Averages and error estimates (10 blocks)

fix block all ave/time {NEVERY_THERMO} (v_PRODRUN/10/v_NEVERY_THERMO) (v_PRODRUN/10) v_T v_N fix block_ave all ave/time (v_PRODRUN/10) 10 {PRODRUN} f_block[1] f_block[2] fix block2_ave all ave/time (v_PRODRUN/10) 10 ${PRODRUN} v_T_block2 v_N_block2

fix gcmc g_gcmc gcmc 1 {NTRANS} {NEXCH} 1 29494 {TEMP} {MU} ${TRANS_MAX}

thermo_style custom step v_T v_N
thermo ${NFREQ_THERMO}

run ${PRODRUN}

print “-----------------------------------------”
print “Run Summary”
print “-----------------------------------------”
print “N_ave: {N_ave} +- {N_ave_std}”
print “T_ave: {T_ave} +- {T_ave_std}”
print “trans_accept: {trans_accept}" print "insert_accept: {insert_accept}”
print “delete_accept: ${delete_accept}”
print “-----------------------------------------”

I’m CCing Aidan in case he has a comment about the fix gcmc context.

It looks like you have flagged the temp compute as dynamic which
is necessary if N is changing. You should do that for any compute
temp command which you are using to monitor the temp of the added/deleted
atoms/molecules. Is it possible the temperature is changing so rapidly
in your model that the time average is deceptive? Can you turn off
the GCMC fix and see if a snapshot of the simulation equilibrates
to the target temperature?


Thank you for the reply.

I am not sure what you mean by: “Is it possible the temperature is changing so rapidly
in your model that the time average is deceptive?”
I suppose the temperature will change rapidly when the atom count is low because the kinetic energy of an added/deleted atom is a larger fraction of the total kinetic energy. But why do you think that would affect the time average?
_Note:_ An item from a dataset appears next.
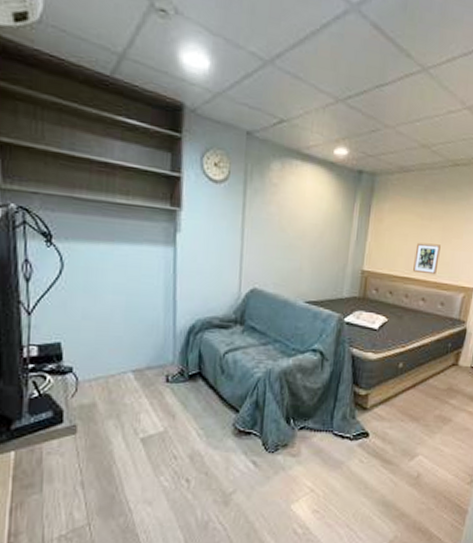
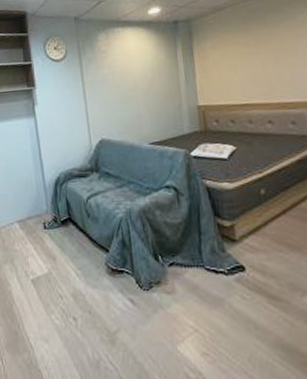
picture frame: present [413,242,441,275] -> none [248,66,278,98]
“Can you turn off the GCMC fix and see if a snapshot of the simulation equilibrates
to the target temperature?”.

I assume you mean with fix nve instead of gcmc. The temperature does not equilibrate to the set temperature if I do this.

I ran multiple simulations and plotted the average temperature as a function of the average number of particles. For particle numbers larger than about. 30, the temperature is about equal to the set temperature. However, for particle numbers below this, the temperature increases rapidly until it is about 25% higher than the set temperature. So you wouldn’t notice the difference between the calculated and set temperatures until you have low particle counts, but then it is very noticable.
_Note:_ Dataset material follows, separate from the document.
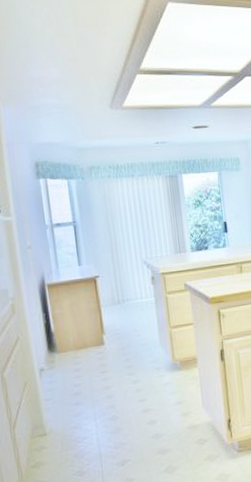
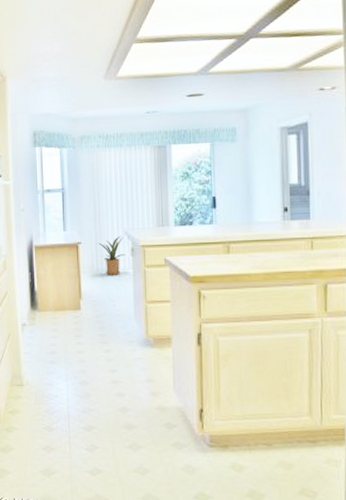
house plant: none [117,266,146,306] -> present [98,236,125,275]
Aidan can comment on the GCMC part. If you run with just fix ave
there is no “set” temperature, so the system can equilibrate to
whatever temperature qui-partitions the KE and PE.

Can you run your tiny systems ( N < 30) atoms with a thermostat
(e.g. Langevin) and get your set temp? Then try turning on fix gcmc
and see if the temp stays there (even with no insertions or deletions)
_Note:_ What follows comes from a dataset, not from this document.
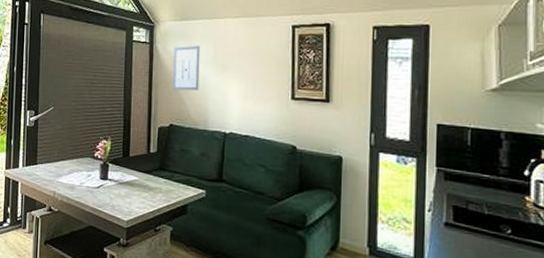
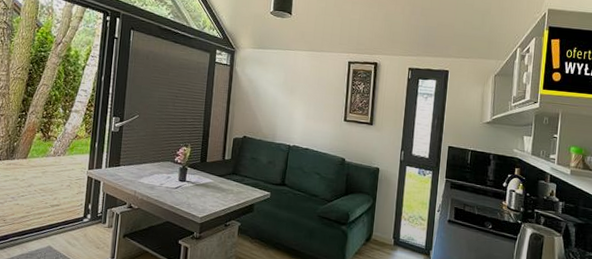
wall art: present [172,45,201,91] -> none [247,70,274,109]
Without seeing actual data, I can’t know what the magnitude of the effect is. Possible issues are:

  1. Statistical fluctuations

  2. Equilibration

  3. O(1/N) effects like that associated with Ndof used to define temperature

  4. Gross errors due to using wrong atom count when computing temperature

In your case, you seem to have eliminated 4, so that is good. The closest you get to addressing 3 is:

“I tried to normalize by N instead of N-1 but, there is still deviation.”

If the overall effect you are seeing is O(1/N) then it may be something subtle, like deleted atoms having slightly different kinetic energy than inserted atoms, on average (although in the absence of dynamics, that should not be possible). Note that in true MC, velocity is not considered at all, so as soon as you try to compare MD quantities with MC quantities, you should not be surprised to see small differences. Whether or not you care about those differences and what to do about them will depend on the science question.


Although there is still deviation, the values are much closer when the degrees of freedom for the temperature calculation are changed from 3(N-1) to 3N. I would not know where to start with finding the cause of the remaining deviation, and it is probably not worth the effort.

Thank you for your help and suggestions!